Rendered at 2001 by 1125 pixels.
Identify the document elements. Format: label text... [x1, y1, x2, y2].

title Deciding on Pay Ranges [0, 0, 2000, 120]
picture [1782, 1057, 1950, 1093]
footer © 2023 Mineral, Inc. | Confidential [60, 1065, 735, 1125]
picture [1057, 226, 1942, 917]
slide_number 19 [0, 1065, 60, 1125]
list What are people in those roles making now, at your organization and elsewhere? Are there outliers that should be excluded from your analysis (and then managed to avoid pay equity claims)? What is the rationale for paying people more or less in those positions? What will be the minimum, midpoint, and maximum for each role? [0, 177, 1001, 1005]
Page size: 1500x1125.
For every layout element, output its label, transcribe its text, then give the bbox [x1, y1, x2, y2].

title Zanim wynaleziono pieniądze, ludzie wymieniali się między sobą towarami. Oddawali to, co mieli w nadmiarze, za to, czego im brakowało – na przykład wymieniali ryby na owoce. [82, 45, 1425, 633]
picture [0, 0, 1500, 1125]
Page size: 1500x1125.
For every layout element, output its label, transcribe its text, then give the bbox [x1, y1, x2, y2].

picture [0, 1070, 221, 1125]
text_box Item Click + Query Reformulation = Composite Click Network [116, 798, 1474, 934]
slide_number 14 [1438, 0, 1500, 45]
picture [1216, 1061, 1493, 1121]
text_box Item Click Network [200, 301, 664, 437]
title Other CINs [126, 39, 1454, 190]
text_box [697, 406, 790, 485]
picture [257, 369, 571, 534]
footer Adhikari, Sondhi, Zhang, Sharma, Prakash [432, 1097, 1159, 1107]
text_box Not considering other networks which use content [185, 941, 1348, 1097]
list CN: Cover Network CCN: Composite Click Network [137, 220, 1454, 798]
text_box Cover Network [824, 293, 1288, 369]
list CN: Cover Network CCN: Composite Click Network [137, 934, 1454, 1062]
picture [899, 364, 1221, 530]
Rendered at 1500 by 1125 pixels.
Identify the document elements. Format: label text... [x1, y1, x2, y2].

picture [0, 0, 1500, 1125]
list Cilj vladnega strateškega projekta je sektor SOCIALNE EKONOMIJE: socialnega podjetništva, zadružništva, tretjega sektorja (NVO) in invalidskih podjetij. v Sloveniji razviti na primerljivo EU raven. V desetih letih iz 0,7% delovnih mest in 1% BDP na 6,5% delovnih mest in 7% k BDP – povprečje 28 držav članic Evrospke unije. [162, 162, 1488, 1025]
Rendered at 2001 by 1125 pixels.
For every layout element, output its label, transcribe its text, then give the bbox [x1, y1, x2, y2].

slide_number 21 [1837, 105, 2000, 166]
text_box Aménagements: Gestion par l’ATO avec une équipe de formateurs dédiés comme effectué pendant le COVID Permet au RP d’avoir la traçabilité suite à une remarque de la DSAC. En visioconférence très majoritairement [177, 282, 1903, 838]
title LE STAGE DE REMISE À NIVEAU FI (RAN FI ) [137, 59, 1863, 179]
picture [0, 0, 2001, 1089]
● ● ● ● ● ● ●
# Work required:
All of the material should be duplicated exactly.

# Solution for this task:
Rendered at 2001 by 1125 pixels.
Identify the document elements. Format: label text... [x1, y1, x2, y2].

title Deciding on Pay Ranges [0, 0, 2000, 120]
picture [1782, 1057, 1950, 1093]
footer © 2023 Mineral, Inc. | Confidential [60, 1065, 735, 1125]
picture [1057, 226, 1942, 917]
slide_number 19 [0, 1065, 60, 1125]
list What are people in those roles making now, at your organization and elsewhere? Are there outliers that should be excluded from your analysis (and then managed to avoid pay equity claims)? What is the rationale for paying people more or less in those positions? What will be the minimum, midpoint, and maximum for each role? [0, 177, 1001, 1005]
Page size: 1500x1125.
For every layout element, output its label, transcribe its text, then give the bbox [x1, y1, x2, y2].

title Zanim wynaleziono pieniądze, ludzie wymieniali się między sobą towarami. Oddawali to, co mieli w nadmiarze, za to, czego im brakowało – na przykład wymieniali ryby na owoce. [82, 45, 1425, 633]
picture [0, 0, 1500, 1125]
Page size: 1500x1125.
For every layout element, output its label, transcribe its text, then give the bbox [x1, y1, x2, y2].

picture [0, 1070, 221, 1125]
text_box Item Click + Query Reformulation = Composite Click Network [116, 798, 1474, 934]
slide_number 14 [1438, 0, 1500, 45]
picture [1216, 1061, 1493, 1121]
text_box Item Click Network [200, 301, 664, 437]
title Other CINs [126, 39, 1454, 190]
text_box [697, 406, 790, 485]
picture [257, 369, 571, 534]
footer Adhikari, Sondhi, Zhang, Sharma, Prakash [432, 1097, 1159, 1107]
text_box Not considering other networks which use content [185, 941, 1348, 1097]
list CN: Cover Network CCN: Composite Click Network [137, 220, 1454, 798]
text_box Cover Network [824, 293, 1288, 369]
list CN: Cover Network CCN: Composite Click Network [137, 934, 1454, 1062]
picture [899, 364, 1221, 530]
Rendered at 1500 by 1125 pixels.
Identify the document elements. Format: label text... [x1, y1, x2, y2].

picture [0, 0, 1500, 1125]
list Cilj vladnega strateškega projekta je sektor SOCIALNE EKONOMIJE: socialnega podjetništva, zadružništva, tretjega sektorja (NVO) in invalidskih podjetij. v Sloveniji razviti na primerljivo EU raven. V desetih letih iz 0,7% delovnih mest in 1% BDP na 6,5% delovnih mest in 7% k BDP – povprečje 28 držav članic Evrospke unije. [162, 162, 1488, 1025]
Rendered at 2001 by 1125 pixels.
For every layout element, output its label, transcribe its text, then give the bbox [x1, y1, x2, y2].

slide_number 21 [1837, 105, 2000, 166]
text_box Aménagements: Gestion par l’ATO avec une équipe de formateurs dédiés comme effectué pendant le COVID Permet au RP d’avoir la traçabilité suite à une remarque de la DSAC. En visioconférence très majoritairement [177, 282, 1903, 838]
title LE STAGE DE REMISE À NIVEAU FI (RAN FI ) [137, 59, 1863, 179]
picture [0, 0, 2001, 1089]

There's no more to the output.